*INSTRUCTIONS:*
1. From the blog post below, quote the passage starting at "- In 90% of" and ending at "I do wonder.".
2. In the blog post below, which outlets in the survey of ten did not ask for proof of identity?
3. Summarize the blog post below in two sentences.

I've
got a couple of Chip and Pin cards issued by my bank here in
Pontevedra. In theory, I should be using these as I do in the UK –
just inserting the card, tapping in the PIN number and taking the
card back. This, however, is not how things work here. After a short
survey of ten outlets, I can say that:-
- 0% asked me to input the PIN number.
- In 90% of the cases I was asked for proof of identity. Only the toll booths on the autopistas didn't.
- The same 90% asked me to put my signature in a little box.
So,
will Chip and Pin ever arrive here, precluding the ubiquitous
practice of demanding proof of identity, however small the purchase,
and then a signature? I do wonder.
Government
Cost Savings:
How about fusing some of the regions ('Autonomous
Communities').
Asturias and Galicia?
La Rioja with one of its
neighbours?
Cantabria with Castile y León?
Would
you buy this (rather ugly) house for a million euros?
No?
Quite right; no one here has in the more than five years it's been on
sale. Presumably the vendors are the sort of stupid and stubborn Galicians who over-price their property and then refuse to reduce it
when no offers come in. Just possibly it might have sold for 500k at
the peak of the phoney property boom in 2007 but now it's just a “toxic
asset”. Which may well be owned by a bank.

*MATERIAL SUPPLIED:*
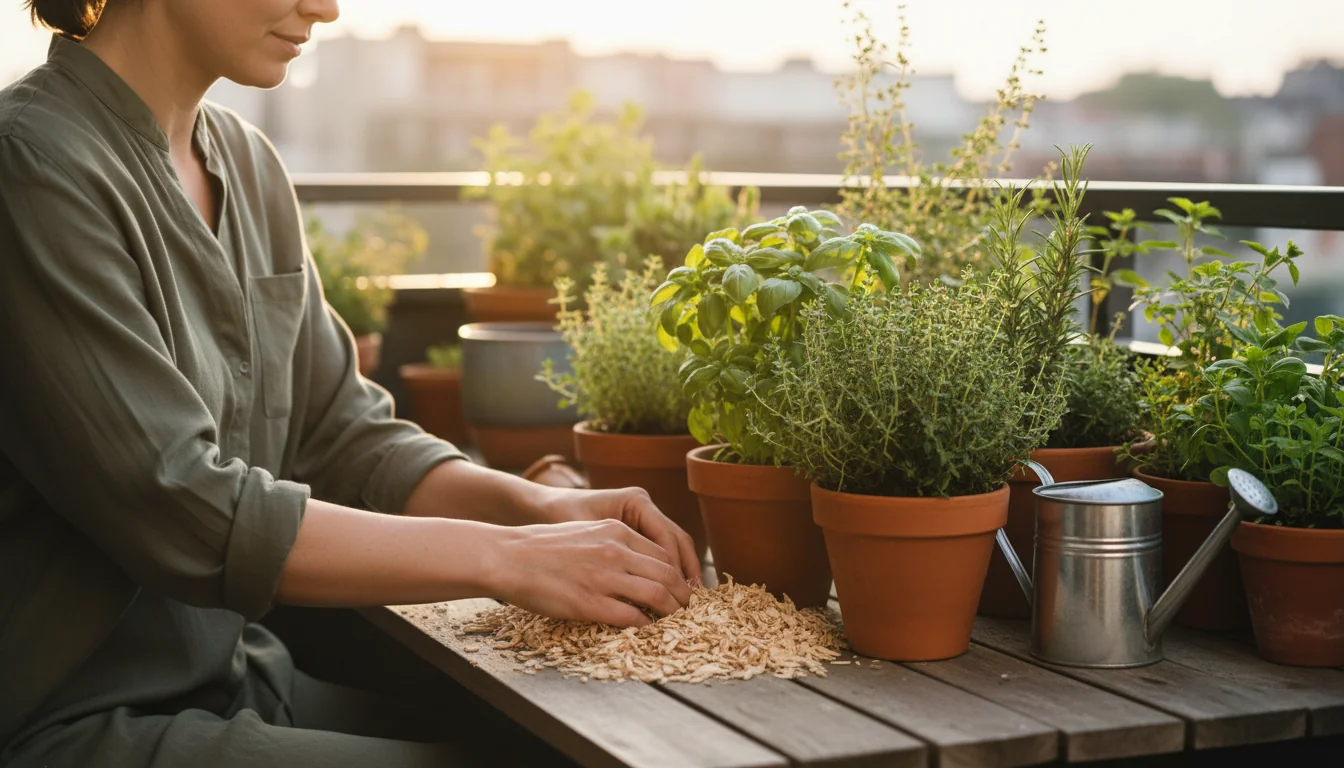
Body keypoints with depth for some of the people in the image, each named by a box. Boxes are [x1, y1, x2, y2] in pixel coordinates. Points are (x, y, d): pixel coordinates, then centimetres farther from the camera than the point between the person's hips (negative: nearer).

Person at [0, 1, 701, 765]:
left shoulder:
...
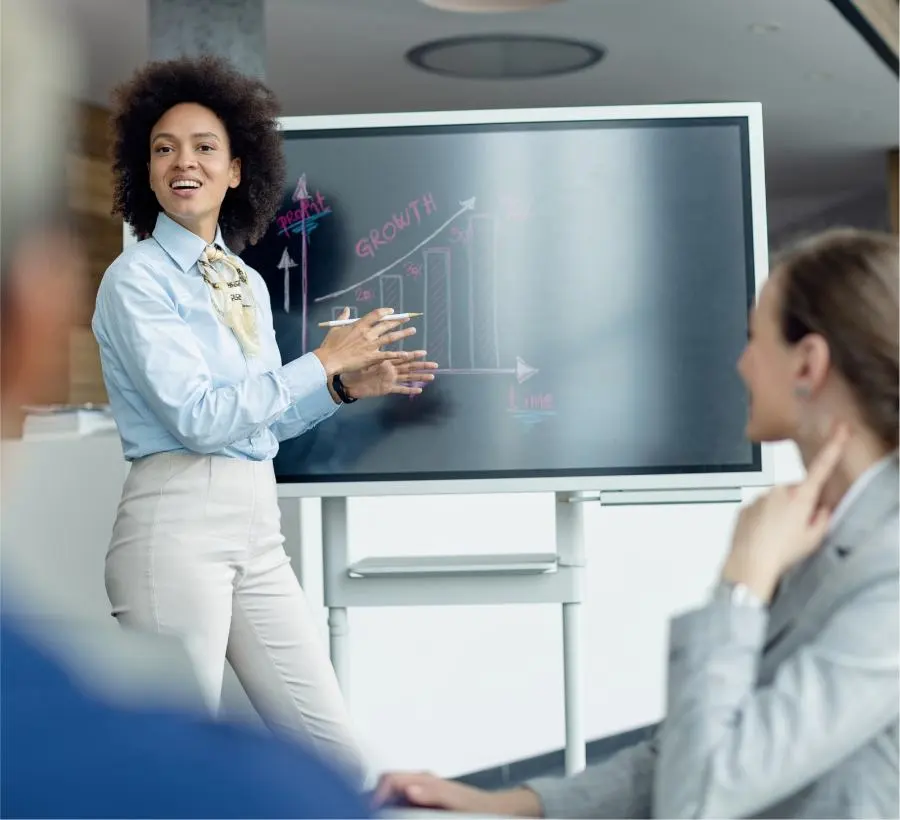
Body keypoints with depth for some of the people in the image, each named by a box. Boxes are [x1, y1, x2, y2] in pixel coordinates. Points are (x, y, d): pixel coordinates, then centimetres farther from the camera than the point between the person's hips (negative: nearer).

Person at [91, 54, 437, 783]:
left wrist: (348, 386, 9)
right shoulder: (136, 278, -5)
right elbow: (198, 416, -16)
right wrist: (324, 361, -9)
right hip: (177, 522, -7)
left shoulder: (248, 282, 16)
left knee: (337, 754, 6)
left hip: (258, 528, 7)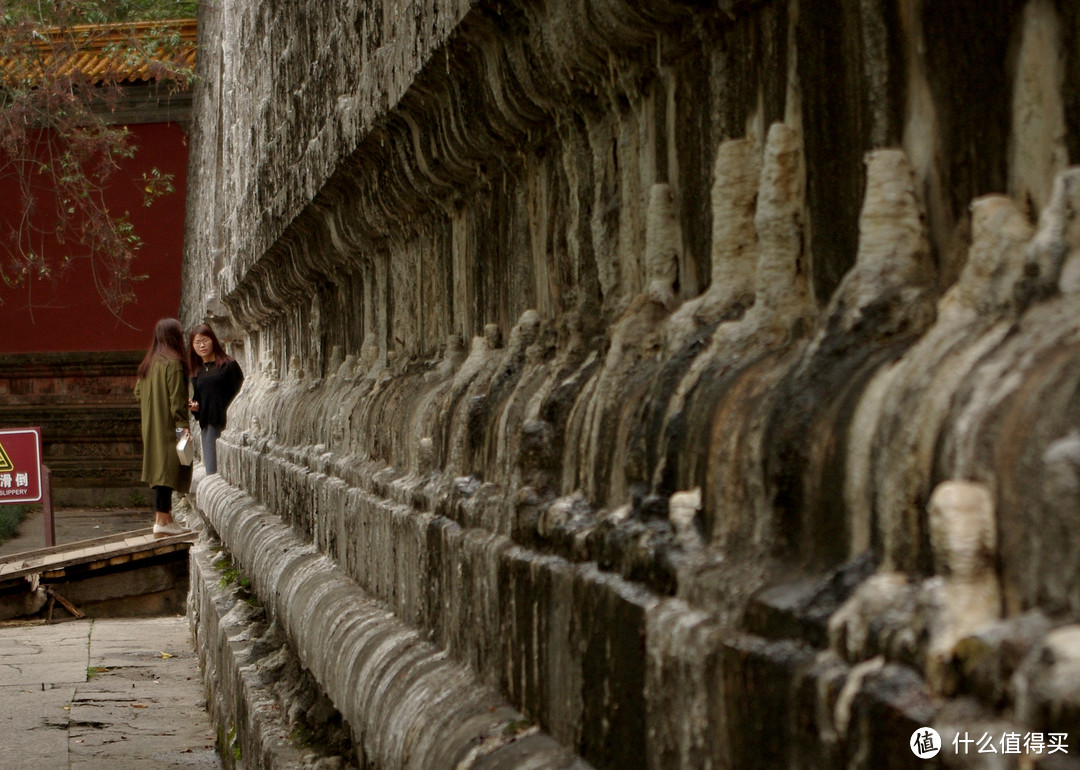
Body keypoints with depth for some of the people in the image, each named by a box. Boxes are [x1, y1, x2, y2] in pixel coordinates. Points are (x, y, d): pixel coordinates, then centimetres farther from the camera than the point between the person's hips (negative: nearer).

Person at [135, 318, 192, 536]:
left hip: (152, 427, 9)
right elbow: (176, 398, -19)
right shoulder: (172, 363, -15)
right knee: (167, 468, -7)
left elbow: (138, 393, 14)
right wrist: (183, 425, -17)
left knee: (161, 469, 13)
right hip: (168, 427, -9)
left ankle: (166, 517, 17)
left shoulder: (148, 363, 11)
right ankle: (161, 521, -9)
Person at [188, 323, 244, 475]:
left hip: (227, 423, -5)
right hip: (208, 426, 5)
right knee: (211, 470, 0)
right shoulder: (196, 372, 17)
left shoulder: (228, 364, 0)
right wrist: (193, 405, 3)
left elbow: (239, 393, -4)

*TASK RESPONSES:*
1.
- In 90% of the cases I was asked for proof of identity. Only the toll booths on the autopistas didn't.
- The same 90% asked me to put my signature in a little box.
So,
will Chip and Pin ever arrive here, precluding the ubiquitous
practice of demanding proof of identity, however small the purchase,
and then a signature? I do wonder.

2. The toll booths on the autopistas.

3. In a survey of ten outlets, none asked the writer to enter a PIN for Chip and Pin cards from a bank in Pontevedra, and 90% asked for proof of identity and a signature, which leaves the writer wondering whether Chip and Pin will ever arrive there. The post also proposes fusing some of the regions ('Autonomous Communities') to cut government costs and describes a house that has gone unsold at a million euros for more than five years.